Pesquisadores relataram uma evolução tática: operativos ligados à RPDC estão se passando por profissionais usando contas reais do LinkedIn para se candidatar a vagas remotas.
O novo modus operandi
Segundo o relatório citado pelo Cyber Security News e um alerta do Security Alliance, ao invés de criar perfis sintéticos, os atacantes estão espelhando contas legítimas do LinkedIn, muitas vezes com evidências verificáveis (e‑mails de trabalho, badges), para maior credibilidade nos processos seletivos.
Motivações e risco
O principal objetivo declarado é obter empregos remotos em empresas ocidentais para gerar receitas para o regime e, potencialmente, conseguir acesso aos ambientes corporativos que possam ser explorados em etapas posteriores para espionagem ou infiltração.
Evasão e detecção
A matéria destaca que a presença de documentação verificada e e‑mails de trabalho torna os cheques iniciais menos eficazes. Os atores controlam os canais de comunicação indicados na candidatura (por exemplo, e‑mail) e podem interceptar ofertas destinadas ao profissional original.
Contra‑medidas recomendadas
- Validar que o candidato controla a conta real do LinkedIn pedindo uma conexão ou mensagem direta pela própria plataforma.
- Verificar o canal de recebimento de comunicações (não aceitar automaticamente contatos por e‑mails não corporativos que apareçam nas candidaturas de perfis reais).
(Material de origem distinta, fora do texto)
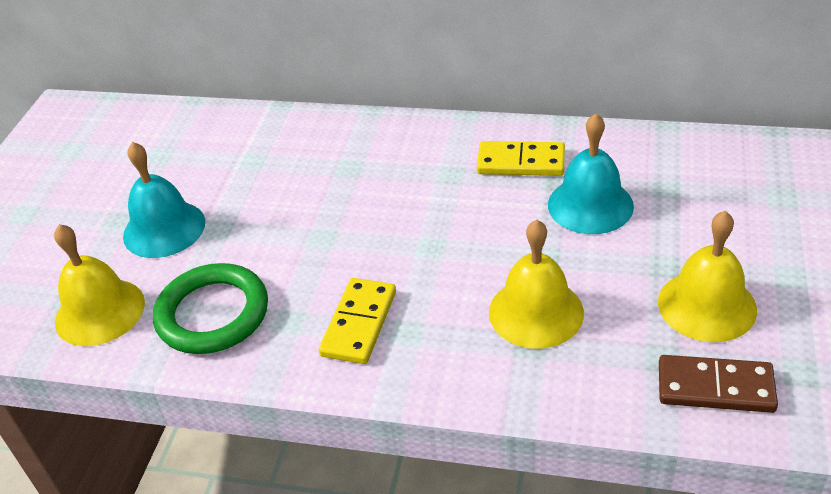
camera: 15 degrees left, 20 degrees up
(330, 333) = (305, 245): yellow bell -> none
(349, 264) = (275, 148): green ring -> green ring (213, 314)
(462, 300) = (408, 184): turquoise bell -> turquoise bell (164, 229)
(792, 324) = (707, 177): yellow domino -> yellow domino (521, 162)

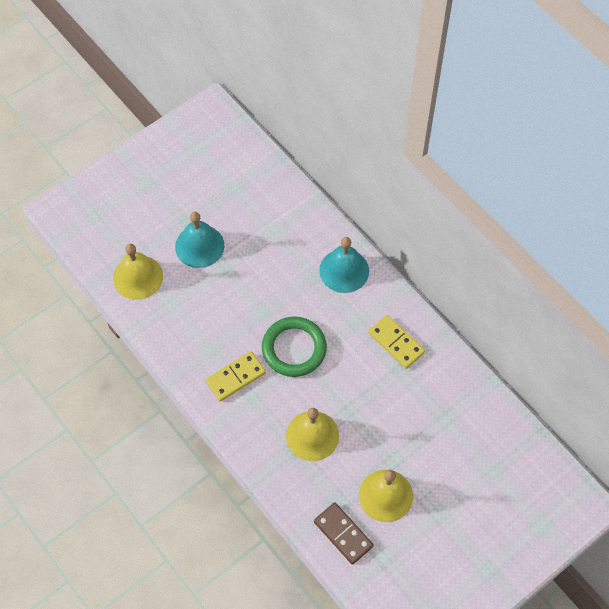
camera: 35 degrees right, 20 degrees up
(213, 314) = (182, 319): green ring -> green ring (294, 348)
(590, 205) = (399, 398): turquoise bell -> turquoise bell (344, 270)

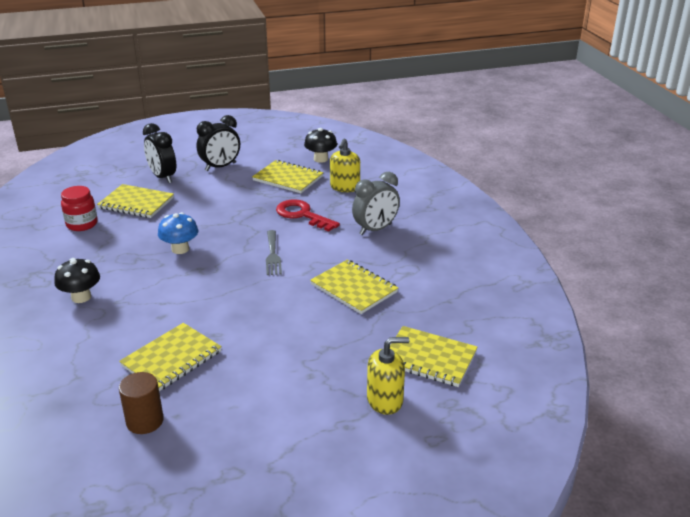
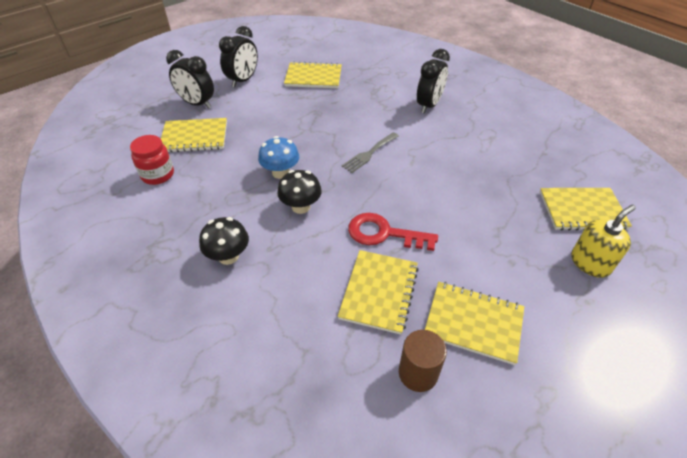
camera: 25 degrees left, 15 degrees up
(272, 255) = (369, 154): grey fork -> grey fork turned 75 degrees clockwise
(302, 215) = (358, 108): red key -> red key (384, 233)
(321, 159) = (324, 53): black mushroom -> black mushroom (301, 207)
(345, 187) = (368, 73): yellow soap dispenser -> none
(354, 288) = (464, 165): yellow notebook -> yellow notebook (473, 323)
(375, 229) = (429, 105): grey clock -> black clock

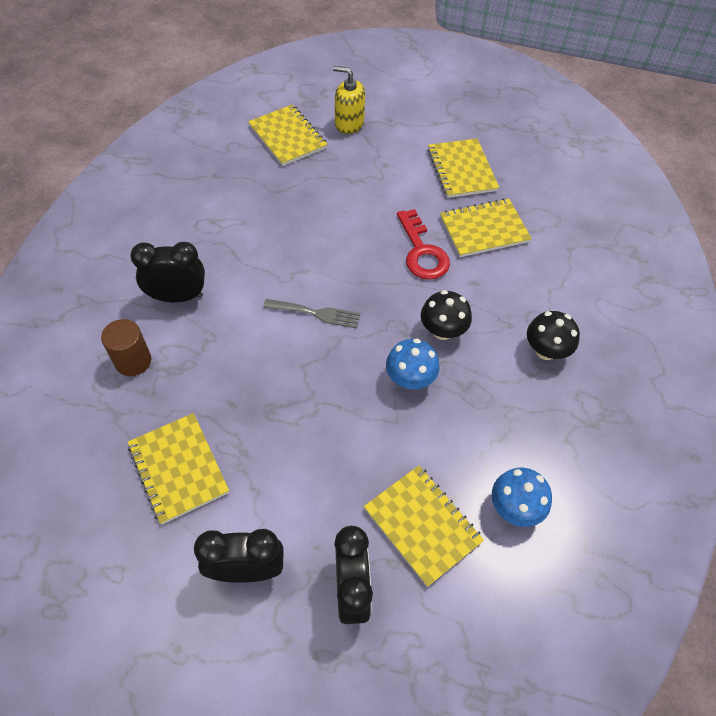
camera: 125 degrees left, 10 degrees up
(158, 175) = (514, 507): red jar -> blue mushroom
(418, 373) = (525, 185): brown cylinder -> brown cylinder (133, 361)

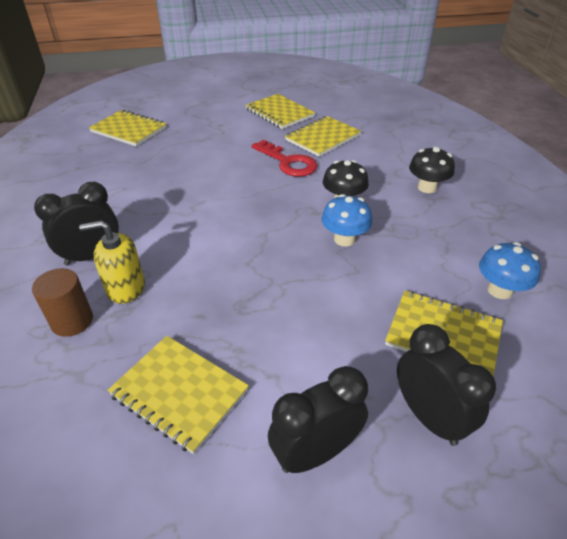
camera: 25 degrees left, 15 degrees down
(316, 313) = (232, 225): grey fork -> none
(349, 124) = (174, 111): yellow soap dispenser -> yellow soap dispenser (125, 288)

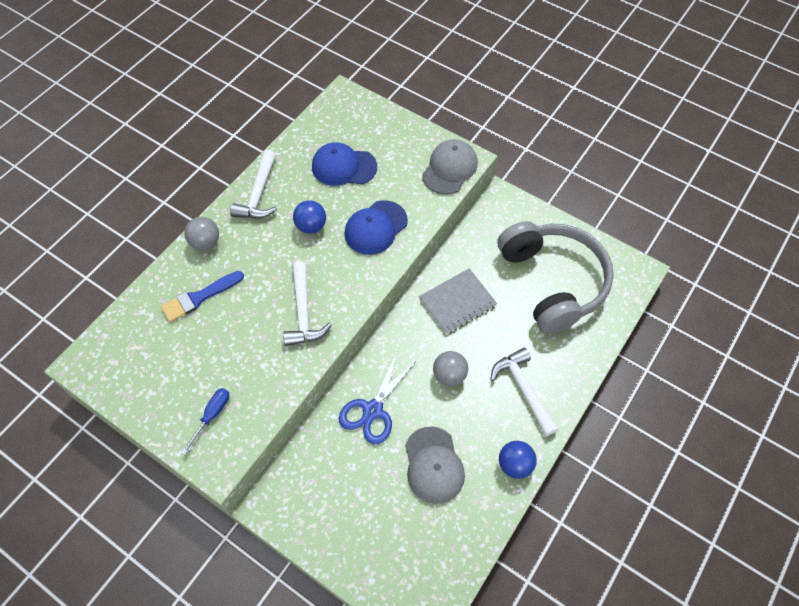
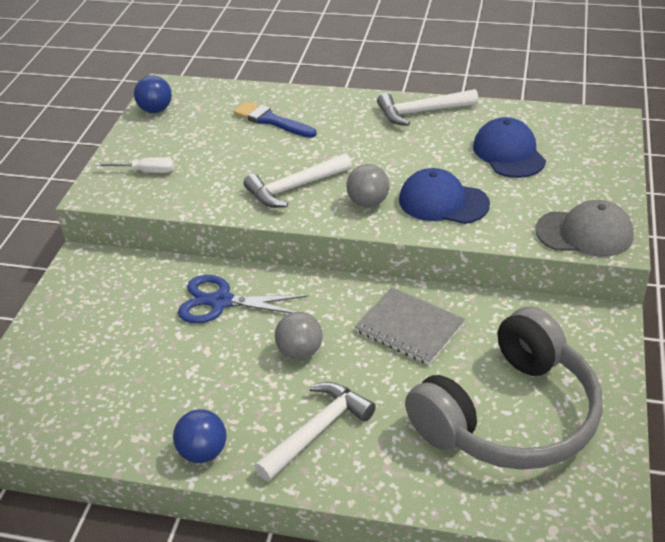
camera: 70 degrees right, 20 degrees down
(205, 242) = (337, 102): grey ball -> grey ball (368, 202)
(212, 415) = (145, 171): blue screwdriver -> white screwdriver
(311, 226) = (408, 157): blue ball -> blue ball (156, 110)
(433, 465) = (172, 374): grey cap -> none

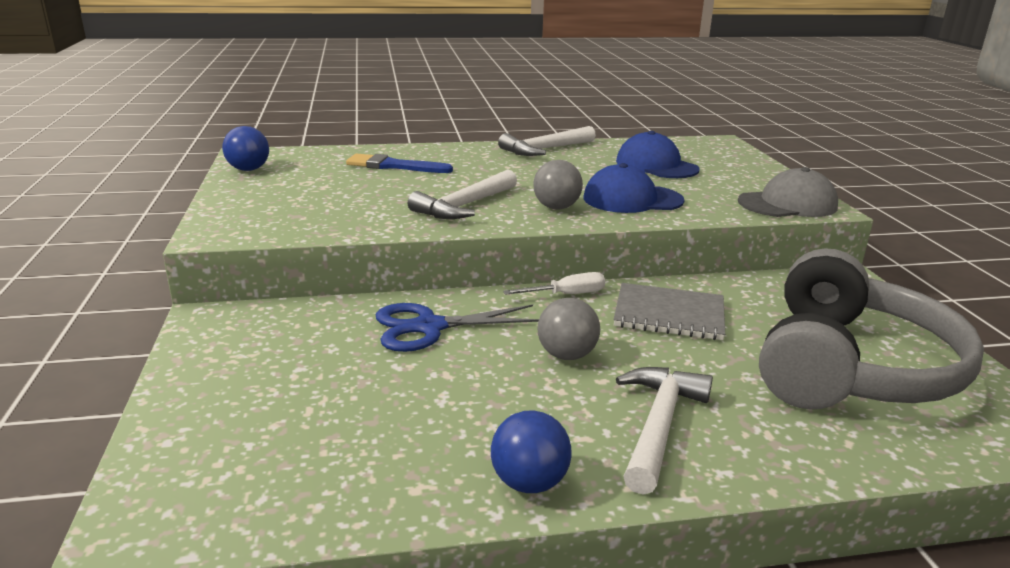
camera: 25 degrees left, 15 degrees down
(145, 171) = (270, 212): white screwdriver -> white screwdriver (566, 294)

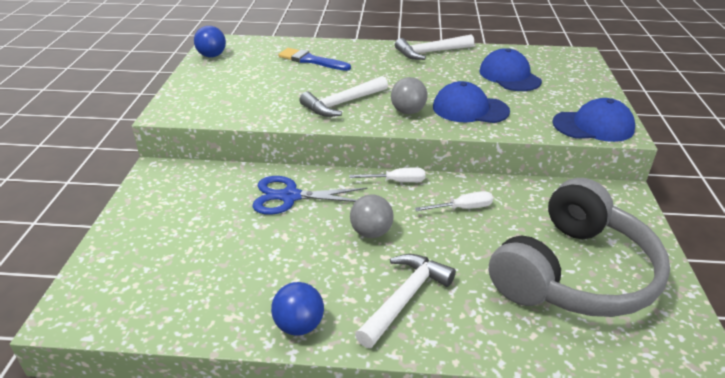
camera: 15 degrees right, 10 degrees up
(669, 314) = (462, 208): grey notebook -> white screwdriver
(787, 204) = (593, 126): grey cap -> blue cap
- Profissionais cujo perfil possa estar sendo usado devem considerar fixar (pinned) um aviso no perfil alertando sobre possíveis impersonações.
O que falta na divulgação
A cobertura não apresenta números sobre a escala do abuso nem exemplos públicos de contas comprometidas; faltam também detalhes sobre eventuais campanhas coordenadas de recrutamento que tenham resultado em empregabilidade real para esses operativos.
Resumo: a técnica eleva o custo de detecção por RH e segurança, exigindo validações adicionais e processos de verificação mais robustos para prevenir que identidades legítimas sejam instrumentalizadas em fraudes e operações de coleta.